Naturalisasi yang Keliru
Berbeda dengan kata normalisasi yang tidak menimbulkan masalah, kata naturalisasi yang muncul belakangan berbeda maknanya dengan yang selama ini dikenal, begitu pula pembentukannya.
Di tengah cuaca dingin karena hujan tak henti mengguyur Jakarta dan sekitarnya, kita disuguhi perbincangan tentang normalisasi dan naturalisasi. Kedua kata itu dikaitkan dengan penanganan banjir yang sudah, sedang, dan bukan tidak mungkin akan terjadi lagi, mengingat puncak musim hujan terjadi pada Februari.
Kata normalisasi yang diambil dari bahasa Inggris, normalization, dan disesuaikan dengan ejaan bahasa Indonesia bermakna ’tindakan mengembalikan pada keadaan normal’.

────

Petunjuk:
(a) Apa arti kata normalisasi menurut teks tentang kata naturalisasi?
(b) Tuliskan ulang bagian teks tentang kata naturalisasi di antara "Kata normalisasi yang diambil" dan "pada keadaan normal’.", termasuk kedua bagian itu.
(c) Menurut teks tentang kata naturalisasi, mengapa banjir di Jakarta dan sekitarnya bisa saja terjadi lagi? Jelaskan dalam satu sampai tiga kalimat.
Data berikut merupakan bahan terpisah dari teks.

Data Mentah:
────

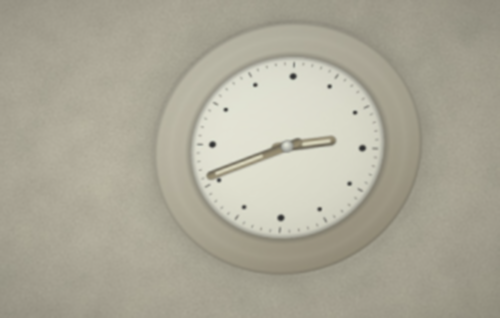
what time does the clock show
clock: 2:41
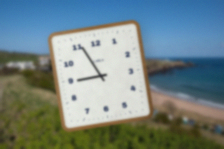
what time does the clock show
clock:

────

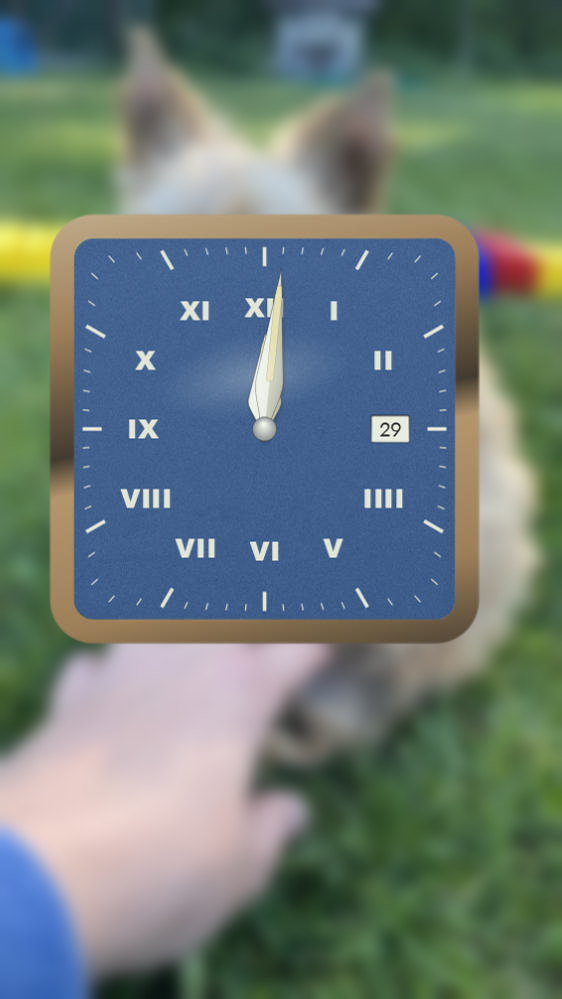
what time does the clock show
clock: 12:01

────

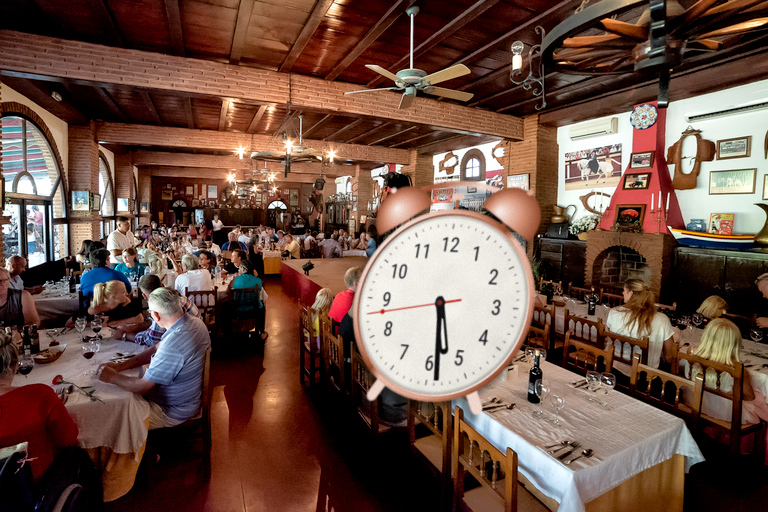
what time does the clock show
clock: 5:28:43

────

Daftar Jawaban:
(a) Tindakan mengembalikan pada keadaan normal.

(b)
Kata normalisasi yang diambil dari bahasa Inggris, normalization, dan disesuaikan dengan ejaan bahasa Indonesia bermakna ’tindakan mengembalikan pada keadaan normal’.

(c) Banjir bisa saja terjadi lagi karena puncak musim hujan jatuh pada bulan Februari.